**TASK STATEMENT**: Please report every line in the items below that contains the word "error".

**DATA SHOWN**:
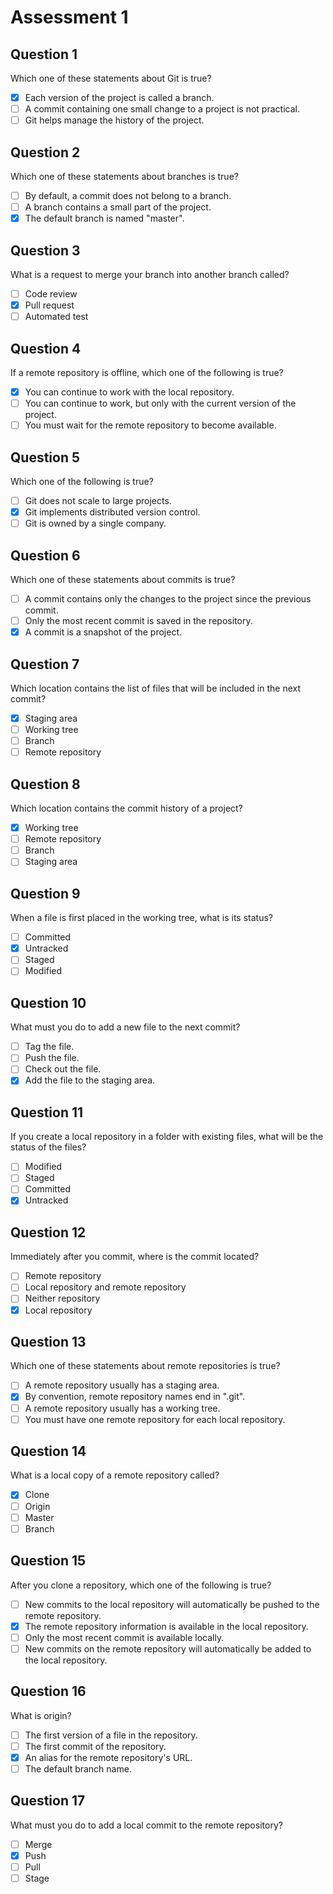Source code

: # Assessment 1

## Question 1

Which one of these statements about Git is true?  
- [x] Each version of the project is called a branch.  
- [ ] A commit containing one small change to a project is not practical.  
- [ ] Git helps manage the history of the project.  

## Question 2

Which one of these statements about branches is true?  
- [ ] By default, a commit does not belong to a branch.  
- [ ] A branch contains a small part of the project.  
- [x] The default branch is named "master".  

## Question 3

What is a request to merge your branch into another branch called?  
- [ ] Code review  
- [x] Pull request  
- [ ] Automated test  

## Question 4

If a remote repository is offline, which one of the following is true?  
- [x] You can continue to work with the local repository.  
- [ ] You can continue to work, but only with the current version of the project.  
- [ ] You must wait for the remote repository to become available.  

## Question 5
Which one of the following is true?  
- [ ] Git does not scale to large projects.  
- [x] Git implements distributed version control.  
- [ ] Git is owned by a single company.  

## Question 6

Which one of these statements about commits is true?  
- [ ] A commit contains only the changes to the project since the previous commit.  
- [ ] Only the most recent commit is saved in the repository.  
- [x] A commit is a snapshot of the project.  

## Question 7

Which location contains the list of files that will be included in the next commit?  
- [x] Staging area  
- [ ] Working tree  
- [ ] Branch  
- [ ] Remote repository  

## Question 8

Which location contains the commit history of a project?  
- [x] Working tree  
- [ ] Remote repository  
- [ ] Branch  
- [ ] Staging area  

## Question 9

When a file is first placed in the working tree, what is its status?  
- [ ] Committed  
- [x] Untracked  
- [ ] Staged  
- [ ] Modified  

## Question 10

What must you do to add a new file to the next commit?  
- [ ] Tag the file.  
- [ ] Push the file.  
- [ ] Check out the file.  
- [x] Add the file to the staging area.  

## Question 11

If you create a local repository in a folder with existing files, what will be the status of the files?  
- [ ] Modified  
- [ ] Staged  
- [ ] Committed  
- [x] Untracked  

## Question 12

Immediately after you commit, where is the commit located?  
- [ ] Remote repository  
- [ ] Local repository and remote repository  
- [ ] Neither repository  
- [x] Local repository  

## Question 13

Which one of these statements about remote repositories is true?  
- [ ] A remote repository usually has a staging area.  
- [x] By convention, remote repository names end in ".git".  
- [ ] A remote repository usually has a working tree.  
- [ ] You must have one remote repository for each local repository.  

## Question 14

What is a local copy of a remote repository called?  
- [x] Clone  
- [ ] Origin  
- [ ] Master  
- [ ] Branch  

## Question 15

After you clone a repository, which one of the following is true?  
- [ ] New commits to the local repository will automatically be pushed to the remote repository.  
- [x] The remote repository information is available in the local repository.  
- [ ] Only the most recent commit is available locally.  
- [ ] New commits on the remote repository will automatically be added to the local repository.  

## Question 16

What is origin?  
- [ ] The first version of a file in the repository.  
- [ ] The first commit of the repository.  
- [x] An alias for the remote repository's URL.  
- [ ] The default branch name.  

## Question 17

What must you do to add a local commit to the remote repository?  
- [ ] Merge  
- [x] Push  
- [ ] Pull  
- [ ] Stage  
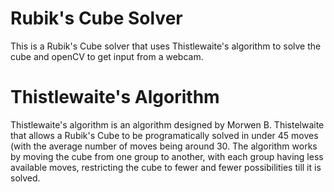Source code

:# Rubik's Cube Solver
This is a Rubik's Cube solver that uses Thistlewaite's algorithm to solve the cube and openCV to get input from a webcam.

# Thistlewaite's Algorithm
Thistlewaite's algorithm is an algorithm designed by Morwen B. Thistelwaite that allows a Rubik's Cube to be programatically solved in under 45 moves (with the average number of moves being around 30. The algorithm works by moving the cube from one group to another, with each group having less available moves, restricting the cube to fewer and fewer possibilities till it is solved.

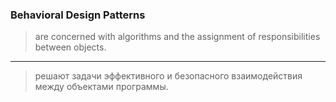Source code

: ### Behavioral Design Patterns
> are concerned with algorithms and the assignment of responsibilities between objects.
---
> решают задачи эффективного и безопасного взаимодействия между объектами программы.
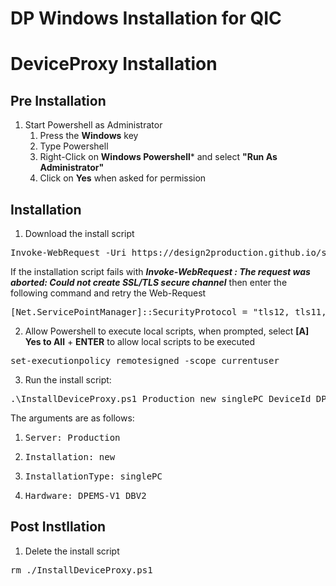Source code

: # DP Windows Installation for QIC

# DeviceProxy Installation

## Pre Installation
1. Start Powershell as Administrator
    1. Press the **Windows** key
    2. Type Powershell
    3. Right-Click on **Windows Powershell*** and select **"Run As Administrator"**
    4. Click on **Yes** when asked for permission


## Installation

1. Download the install script
<pre>
Invoke-WebRequest -Uri https://design2production.github.io/scoop-dev/InstallDeviceProxy.ps1 -OutFile InstallDeviceProxy.ps1
</pre>

If the installation script fails with ***Invoke-WebRequest : The request was aborted: Could not create SSL/TLS secure channel*** then enter the following command and retry the Web-Request
<pre>
[Net.ServicePointManager]::SecurityProtocol = "tls12, tls11, tls"
</pre>

2. Allow Powershell to execute local scripts, when prompted, select **[A] Yes to All** + **ENTER** to allow local scripts to be executed
<pre>
set-executionpolicy remotesigned -scope currentuser  
</pre>

3. Run the install script:
<pre>
.\InstallDeviceProxy.ps1 Production new singlePC DeviceId DPEMS-V1_DBV2
</pre>
The arguments are as follows:
   1. <pre>Server: Production</pre>
   2. <pre>Installation: new</pre>
   3. <pre>InstallationType: singlePC</pre>
   4. <pre>Hardware: DPEMS-V1_DBV2</pre>

## Post Instllation

1. Delete the install script
<pre>
rm ./InstallDeviceProxy.ps1
</pre>

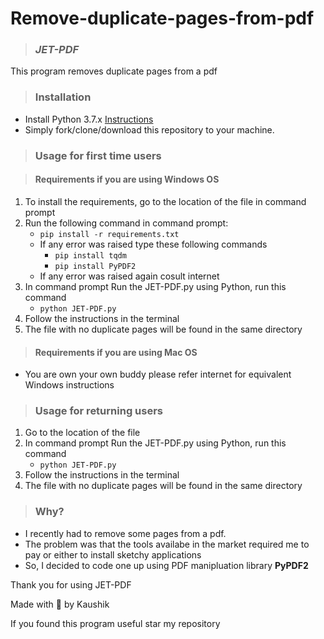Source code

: # Remove-duplicate-pages-from-pdf
> ### _JET-PDF_

This program removes duplicate pages from a pdf

> ### Installation
- Install Python 3.7.x [Instructions](https://www.python.org/downloads/release/python-370/)
- Simply fork/clone/download this repository to your machine.
> ### Usage for first time users

  > #### Requirements if you are using Windows OS
  1. To install the requirements, go to the location of the file in command prompt
  2. Run the following command in command prompt:
        - `pip install -r requirements.txt`
        - If any error was raised type these following commands
            - `pip install tqdm`
            - `pip install PyPDF2`
        - If any error was raised again cosult internet
  3. In command prompt Run the JET-PDF.py using Python, run this command
        - `python JET-PDF.py`
  5. Follow the instructions in the terminal
  6. The file with no duplicate pages will be found in the same directory
  > #### Requirements if you are using Mac OS
  - You are own your own buddy please refer internet for equivalent Windows instructions
> ### Usage for returning users
  1. Go to the location of the file
  1. In command prompt Run the JET-PDF.py using Python, run this command
        - `python JET-PDF.py`
  2. Follow the instructions in the terminal
  3. The file with no duplicate pages will be found in the same directory
>### Why?
- I recently had to remove some pages from a pdf.
- The problem was that the tools availabe in the market required me to pay or either to install sketchy applications
- So, I decided to code one up using PDF manipluation library **PyPDF2**  

Thank you for using JET-PDF

Made with 💚 by Kaushik

If you found this program useful star my repository
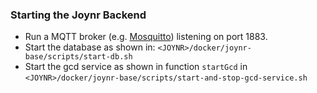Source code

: ### Starting the Joynr Backend

- Run a MQTT broker (e.g. [Mosquitto](http://mosquitto.org)) listening on port 1883.
- Start the database as shown in: `<JOYNR>/docker/joynr-base/scripts/start-db.sh`
- Start the gcd service as shown in function `startGcd` in
 `<JOYNR>/docker/joynr-base/scripts/start-and-stop-gcd-service.sh`
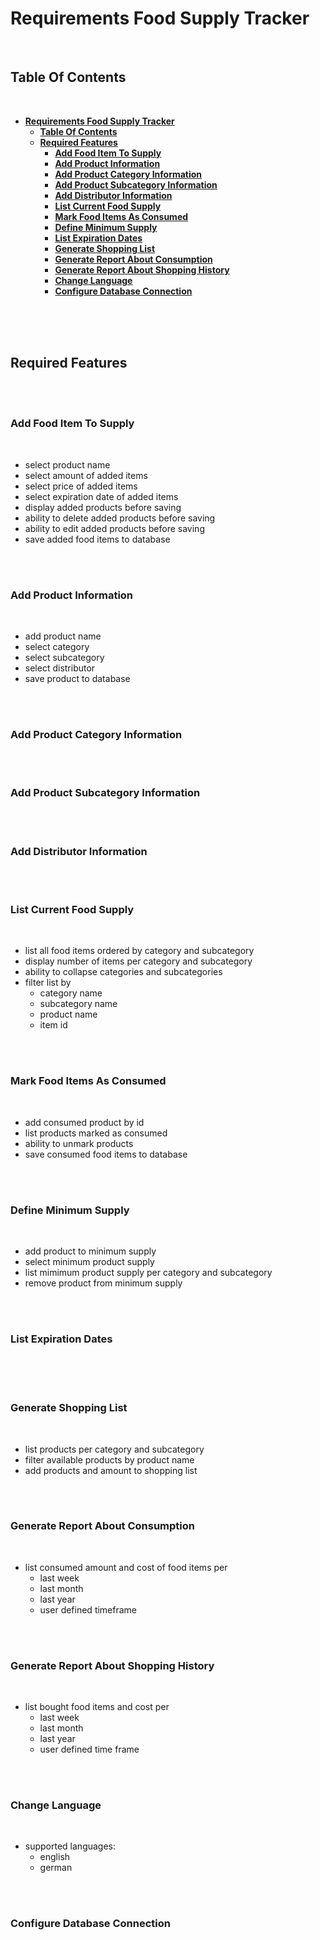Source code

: # **Requirements Food Supply Tracker**
<br>

## **Table Of Contents**
<br>

- [**Requirements Food Supply Tracker**](#requirements-food-supply-tracker)
  - [**Table Of Contents**](#table-of-contents)
  - [**Required Features**](#required-features)
    - [**Add Food Item To Supply**](#add-food-item-to-supply)
    - [**Add Product Information**](#add-product-information)
    - [**Add Product Category Information**](#add-product-category-information)
    - [**Add Product Subcategory Information**](#add-product-subcategory-information)
    - [**Add Distributor Information**](#add-distributor-information)
    - [**List Current Food Supply**](#list-current-food-supply)
    - [**Mark Food Items As Consumed**](#mark-food-items-as-consumed)
    - [**Define Minimum Supply**](#define-minimum-supply)
    - [**List Expiration Dates**](#list-expiration-dates)
    - [**Generate Shopping List**](#generate-shopping-list)
    - [**Generate Report About Consumption**](#generate-report-about-consumption)
    - [**Generate Report About Shopping History**](#generate-report-about-shopping-history)
    - [**Change Language**](#change-language)
    - [**Configure Database Connection**](#configure-database-connection)

<br>
<br>
<br>

## **Required Features**
<br>
<br>

### **Add Food Item To Supply**
<br>

* select product name
* select amount of added items
* select price of added items
* select expiration date of added items
* display added products before saving
* ability to delete added products before saving
* ability to edit added products before saving
* save added food items to database

<br>
<br>

### **Add Product Information**
<br>

* add product name
* select category
* select subcategory
* select distributor
* save product to database

<br>
<br>

### **Add Product Category Information**
<br>
<br>

### **Add Product Subcategory Information**
<br>
<br>

### **Add Distributor Information**
<br>
<br>

### **List Current Food Supply**
<br>

* list all food items ordered by category and subcategory
* display number of items per category and subcategory
* ability to collapse categories and subcategories
* filter list by
  * category name
  * subcategory name
  * product name
  * item id

<br>
<br>

### **Mark Food Items As Consumed**
<br>

* add consumed product by id
* list products marked as consumed
* ability to unmark products
* save consumed food items to database

<br>
<br>

### **Define Minimum Supply**
<br>

* add product to minimum supply
* select minimum product supply
* list mimimum product supply per category and subcategory
* remove product from minimum supply

<br>
<br>

### **List Expiration Dates**
<br>

<br>
<br>

### **Generate Shopping List**
<br>

* list products per category and subcategory
* filter available products by product name
* add products and amount to shopping list

<br>
<br>

### **Generate Report About Consumption**
<br>

* list consumed amount and cost of food items per
  * last week
  * last month
  * last year
  * user defined timeframe

<br>
<br>

### **Generate Report About Shopping History**
<br>

* list bought food items and cost per
  * last week
  * last month
  * last year
  * user defined time frame

<br>
<br>

### **Change Language**
<br>

* supported languages:
  * english
  * german

<br>
<br>

### **Configure Database Connection**
<br>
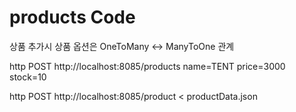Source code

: # products Code 
상품 추가시 상품 옵션은 OneToMany <-> ManyToOne 관계  
 

http POST http://localhost:8085/products name=TENT price=3000 stock=10

http POST http://localhost:8085/product < productData.json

**RESPONSE AREA**:
        - If any error was raised type these following commands
        - If any error was raised again cosult internet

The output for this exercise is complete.